> [Record set]:
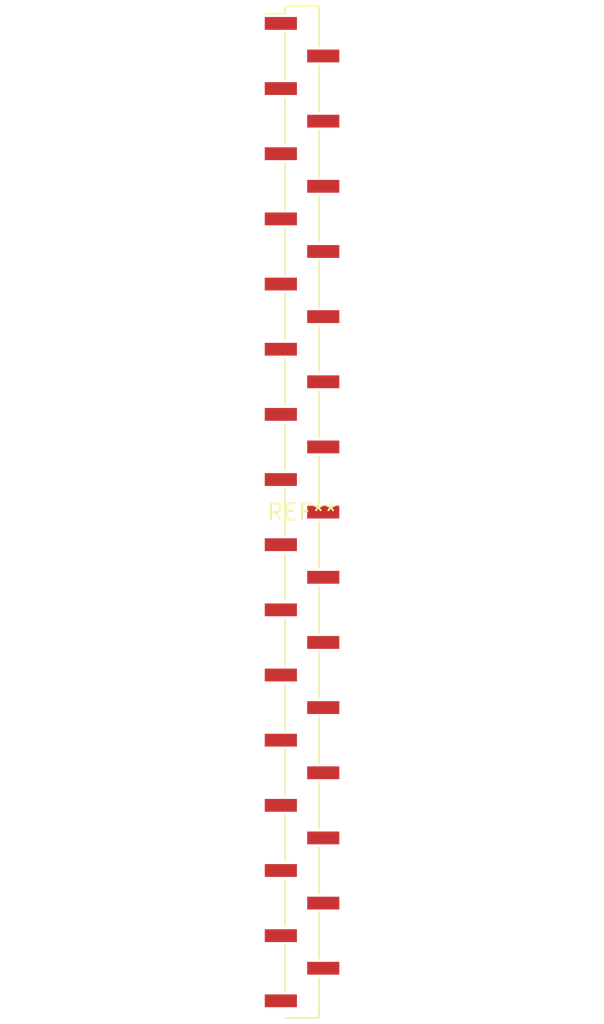
<source format=kicad_pcb>
(kicad_pcb (version 20240108) (generator pcbnew)

  (general
    (thickness 1.6)
  )

  (paper "A4")
  (layers
    (0 "F.Cu" signal)
    (31 "B.Cu" signal)
    (32 "B.Adhes" user "B.Adhesive")
    (33 "F.Adhes" user "F.Adhesive")
    (34 "B.Paste" user)
    (35 "F.Paste" user)
    (36 "B.SilkS" user "B.Silkscreen")
    (37 "F.SilkS" user "F.Silkscreen")
    (38 "B.Mask" user)
    (39 "F.Mask" user)
    (40 "Dwgs.User" user "User.Drawings")
    (41 "Cmts.User" user "User.Comments")
    (42 "Eco1.User" user "User.Eco1")
    (43 "Eco2.User" user "User.Eco2")
    (44 "Edge.Cuts" user)
    (45 "Margin" user)
    (46 "B.CrtYd" user "B.Courtyard")
    (47 "F.CrtYd" user "F.Courtyard")
    (48 "B.Fab" user)
    (49 "F.Fab" user)
    (50 "User.1" user)
    (51 "User.2" user)
    (52 "User.3" user)
    (53 "User.4" user)
    (54 "User.5" user)
    (55 "User.6" user)
    (56 "User.7" user)
    (57 "User.8" user)
    (58 "User.9" user)
  )

  (setup
    (pad_to_mask_clearance 0)
    (pcbplotparams
      (layerselection 0x00010fc_ffffffff)
      (plot_on_all_layers_selection 0x0000000_00000000)
      (disableapertmacros false)
      (usegerberextensions false)
      (usegerberattributes false)
      (usegerberadvancedattributes false)
      (creategerberjobfile false)
      (dashed_line_dash_ratio 12.000000)
      (dashed_line_gap_ratio 3.000000)
      (svgprecision 4)
      (plotframeref false)
      (viasonmask false)
      (mode 1)
      (useauxorigin false)
      (hpglpennumber 1)
      (hpglpenspeed 20)
      (hpglpendiameter 15.000000)
      (dxfpolygonmode false)
      (dxfimperialunits false)
      (dxfusepcbnewfont false)
      (psnegative false)
      (psa4output false)
      (plotreference false)
      (plotvalue false)
      (plotinvisibletext false)
      (sketchpadsonfab false)
      (subtractmaskfromsilk false)
      (outputformat 1)
      (mirror false)
      (drillshape 1)
      (scaleselection 1)
      (outputdirectory "")
    )
  )

  (net 0 "")

  (footprint "PinHeader_1x31_P2.54mm_Vertical_SMD_Pin1Left" (layer "F.Cu") (at 0 0))

)

</source>
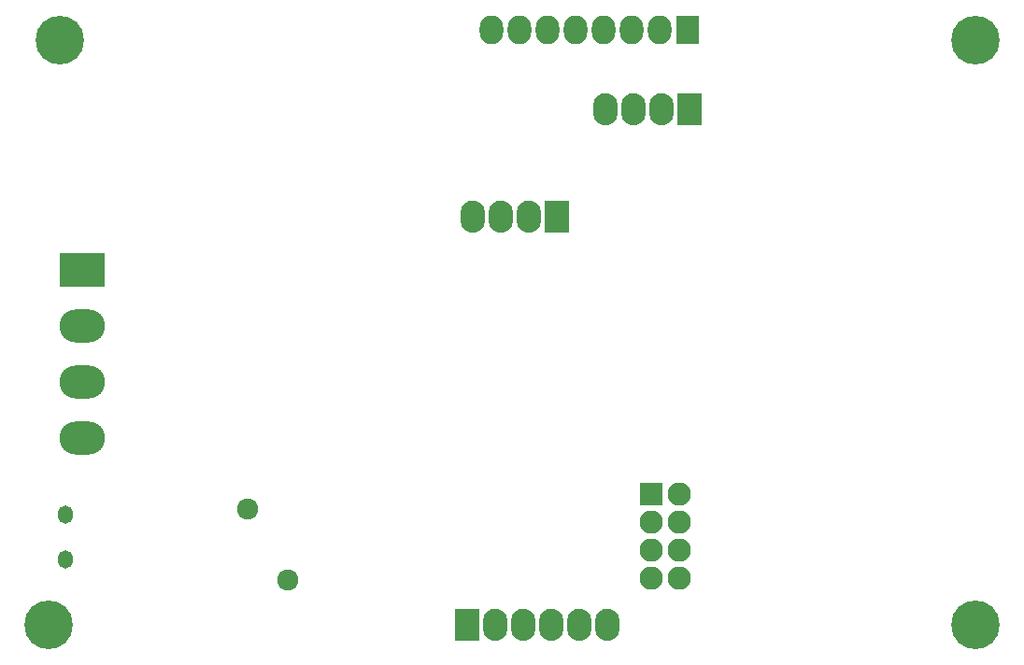
<source format=gbs>
G04 #@! TF.FileFunction,Soldermask,Bot*
%FSLAX46Y46*%
G04 Gerber Fmt 4.6, Leading zero omitted, Abs format (unit mm)*
G04 Created by KiCad (PCBNEW 4.0.6) date 01/12/18 15:18:15*
%MOMM*%
%LPD*%
G01*
G04 APERTURE LIST*
%ADD10C,0.100000*%
%ADD11C,4.400000*%
%ADD12C,1.924000*%
%ADD13O,4.124000X3.024000*%
%ADD14R,4.124000X3.024000*%
%ADD15R,2.224000X2.924000*%
%ADD16O,2.224000X2.924000*%
%ADD17O,1.350000X1.650000*%
%ADD18R,2.124000X2.624000*%
%ADD19O,2.124000X2.624000*%
%ADD20R,2.124000X2.124000*%
%ADD21C,2.124000*%
G04 APERTURE END LIST*
D10*
D11*
X93000000Y-127000000D03*
X177000000Y-127000000D03*
X94000000Y-74000000D03*
D12*
X111000000Y-116500000D03*
X114700000Y-122908588D03*
D13*
X96000000Y-110080000D03*
X96000000Y-105000000D03*
X96000000Y-99920000D03*
D14*
X96000000Y-94840000D03*
D15*
X130920000Y-127000000D03*
D16*
X133460000Y-127000000D03*
X136000000Y-127000000D03*
X138540000Y-127000000D03*
X141080000Y-127000000D03*
X143620000Y-127000000D03*
D17*
X94500000Y-117000000D03*
X94500000Y-121100000D03*
D15*
X139030000Y-90030000D03*
D16*
X136490000Y-90030000D03*
X133950000Y-90030000D03*
X131410000Y-90030000D03*
D18*
X150880000Y-73080000D03*
D19*
X148340000Y-73080000D03*
X145800000Y-73080000D03*
X143260000Y-73080000D03*
X140720000Y-73080000D03*
X138180000Y-73080000D03*
X135640000Y-73080000D03*
X133100000Y-73080000D03*
D15*
X151090000Y-80270000D03*
D16*
X148550000Y-80270000D03*
X146010000Y-80270000D03*
X143470000Y-80270000D03*
D20*
X147620000Y-115140000D03*
D21*
X150160000Y-115140000D03*
X147620000Y-117680000D03*
X150160000Y-117680000D03*
X147620000Y-120220000D03*
X150160000Y-120220000D03*
X147620000Y-122760000D03*
X150160000Y-122760000D03*
D11*
X177000000Y-74000000D03*
M02*

</source>
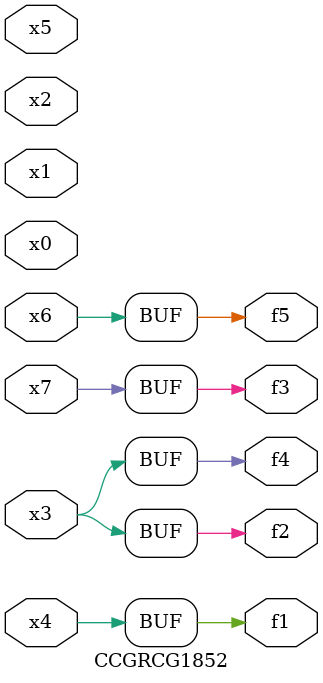
<source format=v>
module CCGRCG1852(
	input x0, x1, x2, x3, x4, x5, x6, x7,
	output f1, f2, f3, f4, f5
);
	assign f1 = x4;
	assign f2 = x3;
	assign f3 = x7;
	assign f4 = x3;
	assign f5 = x6;
endmodule

</source>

> [What the task asks]: Could you set down every entry above exactly as it stands, with no images?

> [Solution]:
<source format=kicad_pcb>
(kicad_pcb (version 20240108) (generator pcbnew)

  (general
    (thickness 1.6)
  )

  (paper "A4")
  (layers
    (0 "F.Cu" signal)
    (31 "B.Cu" signal)
    (32 "B.Adhes" user "B.Adhesive")
    (33 "F.Adhes" user "F.Adhesive")
    (34 "B.Paste" user)
    (35 "F.Paste" user)
    (36 "B.SilkS" user "B.Silkscreen")
    (37 "F.SilkS" user "F.Silkscreen")
    (38 "B.Mask" user)
    (39 "F.Mask" user)
    (40 "Dwgs.User" user "User.Drawings")
    (41 "Cmts.User" user "User.Comments")
    (42 "Eco1.User" user "User.Eco1")
    (43 "Eco2.User" user "User.Eco2")
    (44 "Edge.Cuts" user)
    (45 "Margin" user)
    (46 "B.CrtYd" user "B.Courtyard")
    (47 "F.CrtYd" user "F.Courtyard")
    (48 "B.Fab" user)
    (49 "F.Fab" user)
    (50 "User.1" user)
    (51 "User.2" user)
    (52 "User.3" user)
    (53 "User.4" user)
    (54 "User.5" user)
    (55 "User.6" user)
    (56 "User.7" user)
    (57 "User.8" user)
    (58 "User.9" user)
  )

  (setup
    (pad_to_mask_clearance 0)
    (pcbplotparams
      (layerselection 0x00010fc_ffffffff)
      (plot_on_all_layers_selection 0x0000000_00000000)
      (disableapertmacros false)
      (usegerberextensions false)
      (usegerberattributes false)
      (usegerberadvancedattributes false)
      (creategerberjobfile false)
      (dashed_line_dash_ratio 12.000000)
      (dashed_line_gap_ratio 3.000000)
      (svgprecision 4)
      (plotframeref false)
      (viasonmask false)
      (mode 1)
      (useauxorigin false)
      (hpglpennumber 1)
      (hpglpenspeed 20)
      (hpglpendiameter 15.000000)
      (dxfpolygonmode false)
      (dxfimperialunits false)
      (dxfusepcbnewfont false)
      (psnegative false)
      (psa4output false)
      (plotreference false)
      (plotvalue false)
      (plotinvisibletext false)
      (sketchpadsonfab false)
      (subtractmaskfromsilk false)
      (outputformat 1)
      (mirror false)
      (drillshape 1)
      (scaleselection 1)
      (outputdirectory "")
    )
  )

  (net 0 "")

  (footprint "PinHeader_1x31_P2.54mm_Vertical_SMD_Pin1Left" (layer "F.Cu") (at 0 0))

)

</source>
<source format=gbs>
G04 #@! TF.FileFunction,Soldermask,Bot*
%FSLAX46Y46*%
G04 Gerber Fmt 4.6, Leading zero omitted, Abs format (unit mm)*
G04 Created by KiCad (PCBNEW 4.0.6) date 01/12/18 15:18:15*
%MOMM*%
%LPD*%
G01*
G04 APERTURE LIST*
%ADD10C,0.100000*%
%ADD11C,4.400000*%
%ADD12C,1.924000*%
%ADD13O,4.124000X3.024000*%
%ADD14R,4.124000X3.024000*%
%ADD15R,2.224000X2.924000*%
%ADD16O,2.224000X2.924000*%
%ADD17O,1.350000X1.650000*%
%ADD18R,2.124000X2.624000*%
%ADD19O,2.124000X2.624000*%
%ADD20R,2.124000X2.124000*%
%ADD21C,2.124000*%
G04 APERTURE END LIST*
D10*
D11*
X93000000Y-127000000D03*
X177000000Y-127000000D03*
X94000000Y-74000000D03*
D12*
X111000000Y-116500000D03*
X114700000Y-122908588D03*
D13*
X96000000Y-110080000D03*
X96000000Y-105000000D03*
X96000000Y-99920000D03*
D14*
X96000000Y-94840000D03*
D15*
X130920000Y-127000000D03*
D16*
X133460000Y-127000000D03*
X136000000Y-127000000D03*
X138540000Y-127000000D03*
X141080000Y-127000000D03*
X143620000Y-127000000D03*
D17*
X94500000Y-117000000D03*
X94500000Y-121100000D03*
D15*
X139030000Y-90030000D03*
D16*
X136490000Y-90030000D03*
X133950000Y-90030000D03*
X131410000Y-90030000D03*
D18*
X150880000Y-73080000D03*
D19*
X148340000Y-73080000D03*
X145800000Y-73080000D03*
X143260000Y-73080000D03*
X140720000Y-73080000D03*
X138180000Y-73080000D03*
X135640000Y-73080000D03*
X133100000Y-73080000D03*
D15*
X151090000Y-80270000D03*
D16*
X148550000Y-80270000D03*
X146010000Y-80270000D03*
X143470000Y-80270000D03*
D20*
X147620000Y-115140000D03*
D21*
X150160000Y-115140000D03*
X147620000Y-117680000D03*
X150160000Y-117680000D03*
X147620000Y-120220000D03*
X150160000Y-120220000D03*
X147620000Y-122760000D03*
X150160000Y-122760000D03*
D11*
X177000000Y-74000000D03*
M02*

</source>
<source format=v>
module CCGRCG1852(
	input x0, x1, x2, x3, x4, x5, x6, x7,
	output f1, f2, f3, f4, f5
);
	assign f1 = x4;
	assign f2 = x3;
	assign f3 = x7;
	assign f4 = x3;
	assign f5 = x6;
endmodule

</source>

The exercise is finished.